Did you know that a study showed that white people tend to sit farther away from black people when the surrounding area is cluttered with garbage than when the area is clean and well-kept. Another study shows that people eat more M&Ms from a cup on which the word "capitalism" is printed than from a cup on which the same letters are printed, but jumbled. Crazy, right?
It's amazing how our environment subconsciously influences our behavior! Even so, I don't think many of us are surprised by these conclusions. Both studies follow after well-supported observations in social psychology and both were published in well-regarded scientific journals.
Not only that, both studies were later shown to be based entirely on lies. Total frauds.
On April 26th, The New York Times published a fascinating article, "The Mind of a Con-Man." In the piece, science journalist Yudhijit Bhattacharjee profiled a European academic's fall from grace. Diderik Stapel, an acclaimed expert on human behavior and a prominent academic dean, was found to have fabricated data on dozens of studies, including data used unknowingly by his doctoral students.
The article serves as a great character sketch of what motivates a person to large-scale fraud and how they rationalize their crime, both before and after it's exposed. Listen to Stapel's process and his reasoning.
The experiment — and others like it — didn’t give Stapel the desired results, he said. He had the choice of abandoning the work or redoing the experiment. But he had already spent a lot of time on the research and was convinced his hypothesis was valid. “I said — you know what, I am going to create the data set,” he told me.
Sitting at his kitchen table in Groningen, he began typing numbers into his laptop that would give him the outcome he wanted. He knew that the effect he was looking for had to be small in order to be believable; even the most successful psychology experiments rarely yield significant results. The math had to be done in reverse order: the individual attractiveness scores that subjects gave themselves on a 0-7 scale needed to be such that Stapel would get a small but significant difference in the average scores for each of the two conditions he was comparing. He made up individual scores like 4, 5, 3, 3 for subjects who were shown the attractive face. “I tried to make it random, which of course was very hard to do,” Stapel told me.
Doing the analysis, Stapel at first ended up getting a bigger difference between the two conditions than was ideal.
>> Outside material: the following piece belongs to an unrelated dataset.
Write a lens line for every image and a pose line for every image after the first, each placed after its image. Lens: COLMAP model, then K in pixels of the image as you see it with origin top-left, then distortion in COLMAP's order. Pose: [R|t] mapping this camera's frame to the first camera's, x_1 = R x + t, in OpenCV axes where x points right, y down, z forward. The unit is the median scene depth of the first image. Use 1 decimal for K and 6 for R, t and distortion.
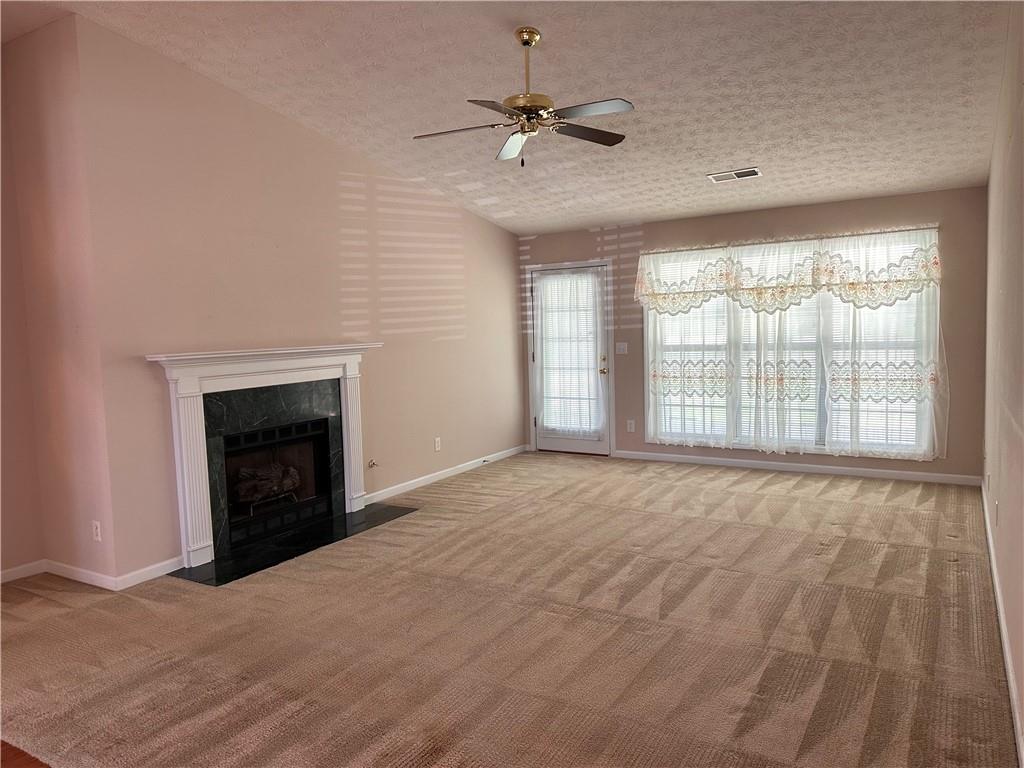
lens RADIAL K [[729.0, 0, 512.0], [0, 729.0, 384.0], [0, 0, 1]] dist [0.134866, -0.003091]
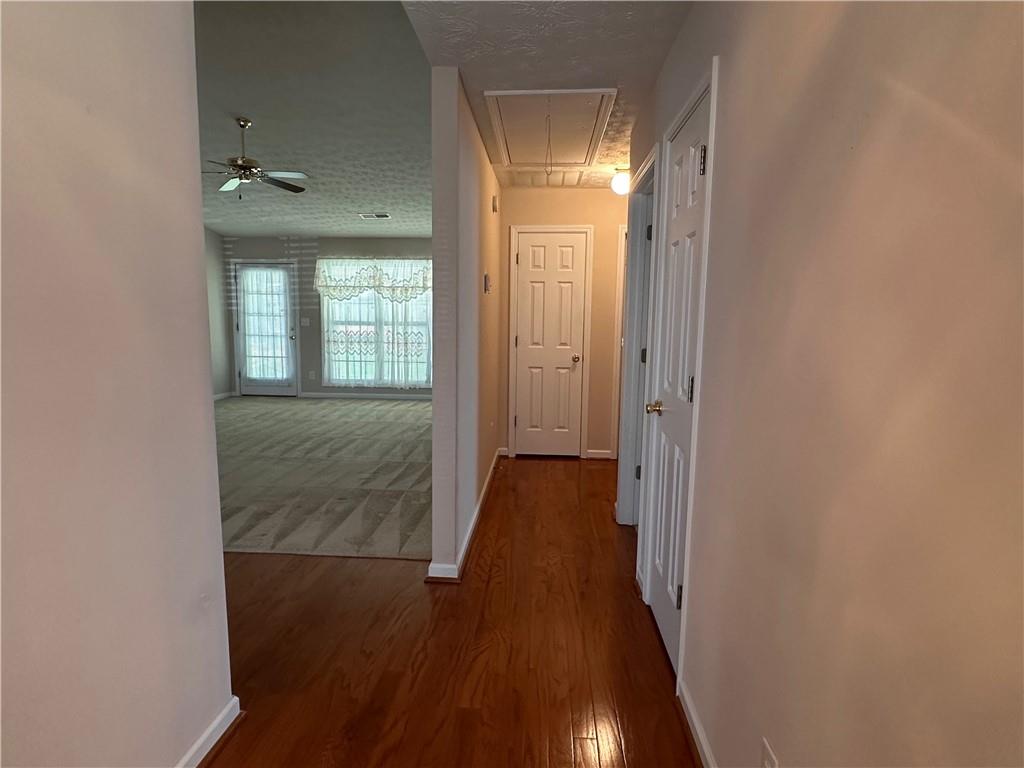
lens RADIAL K [[594.2, 0, 512.0], [0, 594.2, 384.0], [0, 0, 1]] dist [-0.003196, -0.000250]
pose [[0.885017, -0.012684, 0.465386, -0.039392], [-0.000466, 0.999604, 0.028130, 0.043967], [-0.465558, -0.025112, 0.884661, -0.255366]]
He went back and tweaked the numbers again. It took a few hours of trial and error, spread out over a few days, to get the data just right.
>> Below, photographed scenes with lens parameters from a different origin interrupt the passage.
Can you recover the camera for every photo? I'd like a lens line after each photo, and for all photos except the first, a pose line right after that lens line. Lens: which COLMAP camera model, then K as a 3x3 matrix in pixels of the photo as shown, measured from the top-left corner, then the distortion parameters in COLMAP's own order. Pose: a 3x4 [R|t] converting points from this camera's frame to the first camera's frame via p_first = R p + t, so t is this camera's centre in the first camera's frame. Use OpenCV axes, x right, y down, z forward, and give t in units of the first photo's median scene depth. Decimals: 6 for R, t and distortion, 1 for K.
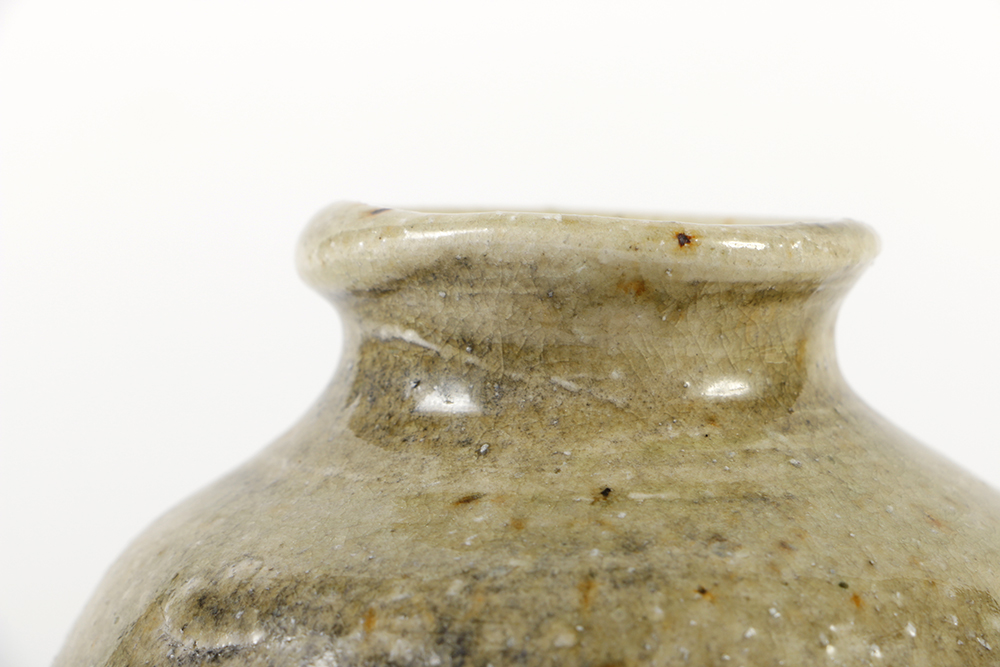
lens RADIAL K [[4474.5, 0, 500.0], [0, 4474.5, 333.5], [0, 0, 1]] dist [0.355808, 0.768360]
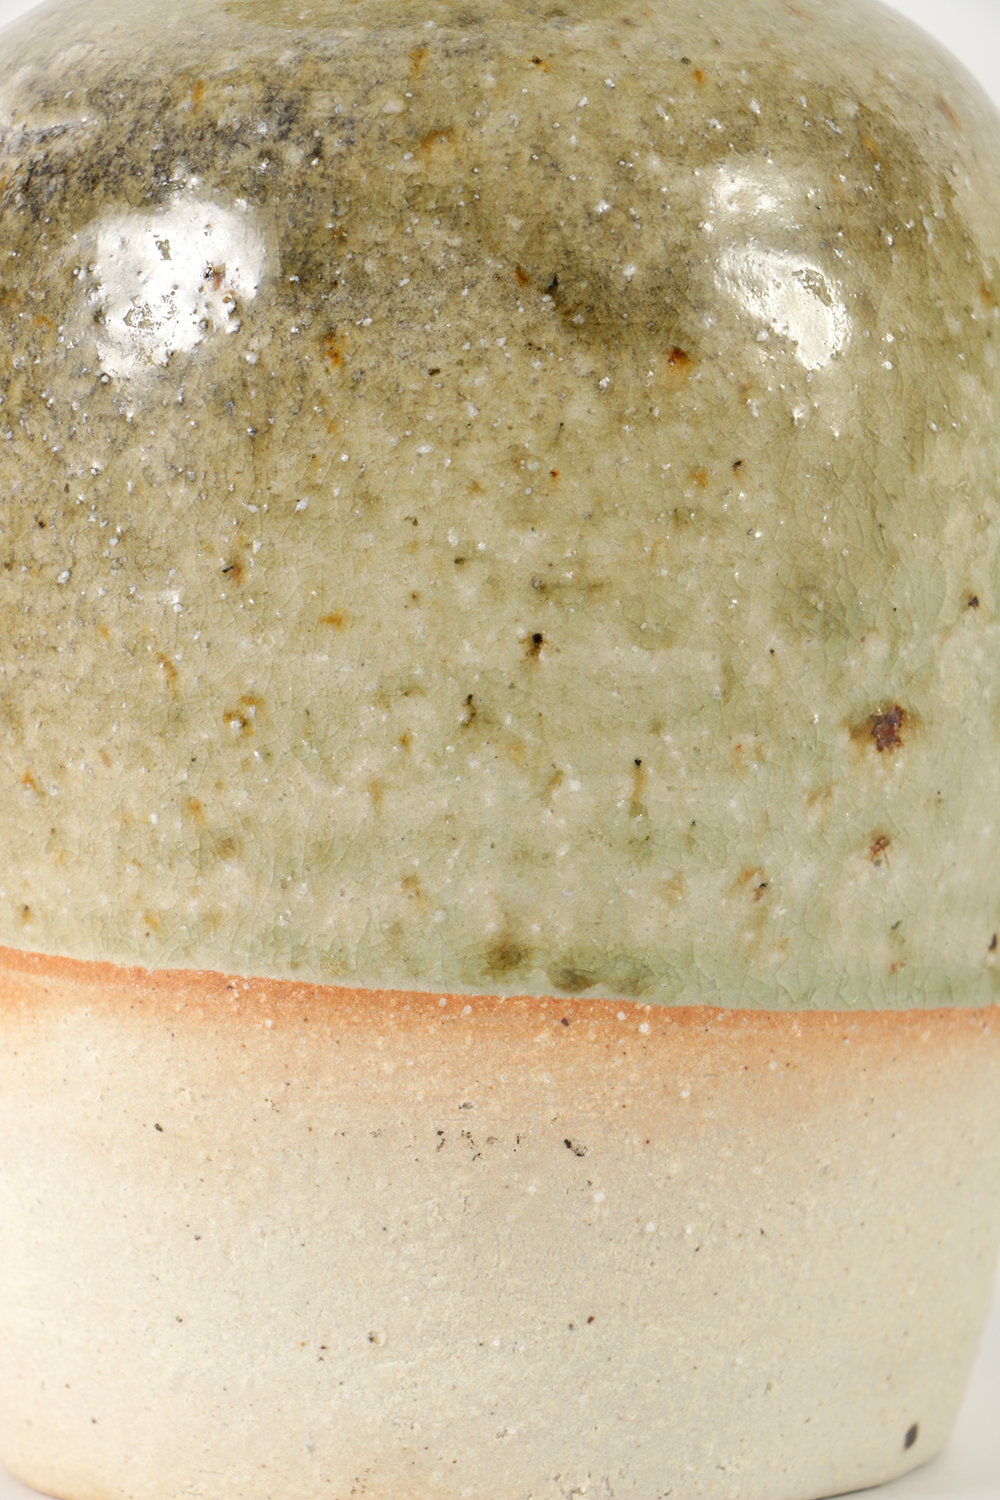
lens RADIAL K [[6711.8, 0, 500.0], [0, 6711.8, 750.0], [0, 0, 1]] dist [0.355808, 0.768360]
pose [[0.999392, 0.008092, -0.033919, 0.086069], [-0.006136, 0.998333, 0.057384, 0.120267], [0.034327, -0.057140, 0.997776, -0.462448]]
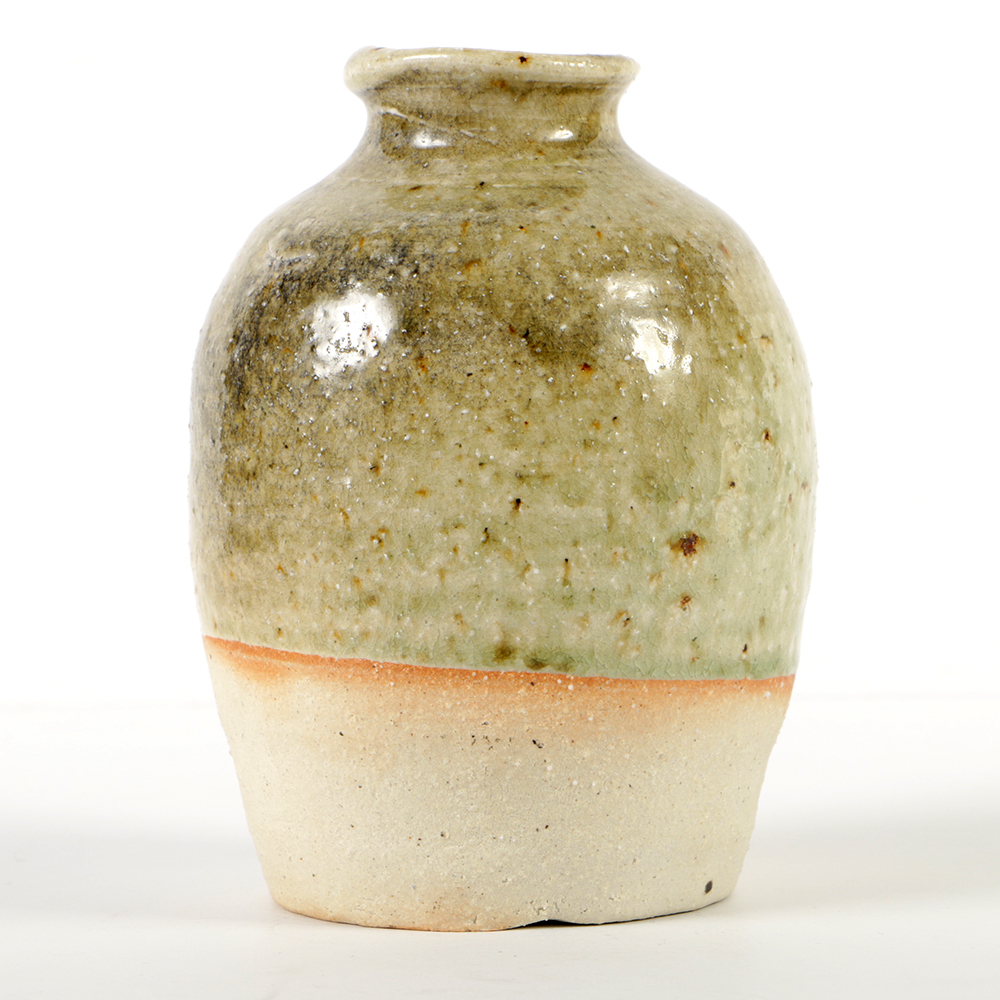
lens RADIAL K [[4156.4, 0, 500.0], [0, 4156.4, 500.0], [0, 0, 1]] dist [-0.045499, 3.375683]
pose [[0.996524, 0.009581, -0.082756, 0.190015], [-0.006386, 0.999227, 0.038795, 0.106008], [0.083063, -0.038131, 0.995814, -0.885011]]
Inevitably, Stapel continued lying when he learned he could get away with it. He published at least 55 fraudulent papers over about ten years. Why did he get away with it?
The key to why Stapel got away with his fabrications for so long lies in his keen understanding of the sociology of his field. “I didn’t do strange stuff, I never said let’s do an experiment to show that the earth is flat,” he said. “I always checked — this may be by a cunning manipulative mind — that the experiment was reasonable, that it followed from the research that had come before, that it was just this extra step that everybody was waiting for.” He always read the research literature extensively to generate his hypotheses. “So that it was believable and could be argued that this was the only logical thing you would find,” he said. “Everybody wants you to be novel and creative, but you also need to be truthful and likely. You need to be able to say that this is completely new and exciting, but it’s very likely given what we know so far.”
Basically, he just gave people what they wanted. While Stapel's fraud might be some of the most audacious, the article notes that his actions are not entirely unique. The journalist interviewed several other social psychologists who said it is not uncommon for scientists to misuse statistics, ignore data that hurts one's hypothesis, or stop a study short once a hypothesis is confirmed. In theory, such shenanigans should be caught by "peer-reviewed" journals, but in Stapel's words, "science is a business, too."
We can all relate to liars because we have all been tempted to lie and have all, on many occasions, lied ourselves. It's easy to imagine the frustration and loss from investing months, even years, on a project only to have to throw it all away and start over. It's easy to imagine that frustration and loss pushing us to rationalize the decision to lie. We can imagine it because it's normal to us.
However, this story shocks us more than other lying stories because we live in a culture that idolizes science as completely trustworthy. We've been trained to ascribe objectivity to anything that sounds scientific. Begin a sentence with "Studies show" and it must be true. Add some statistics, and any position feels irrefutable. But this story reminds us that objective science is always authored by subjective people. Science is not blind because people are.
Even though the vast majority of scientists are not fabricating data, they are still people -- people who are heavily invested in their fields and research, in their systems of thought and prejudices. This doesn't mean we should doubt everything we read, but it does help us to be aware of bias in interpreting data. Bias in the scientist's mind, as well as our own.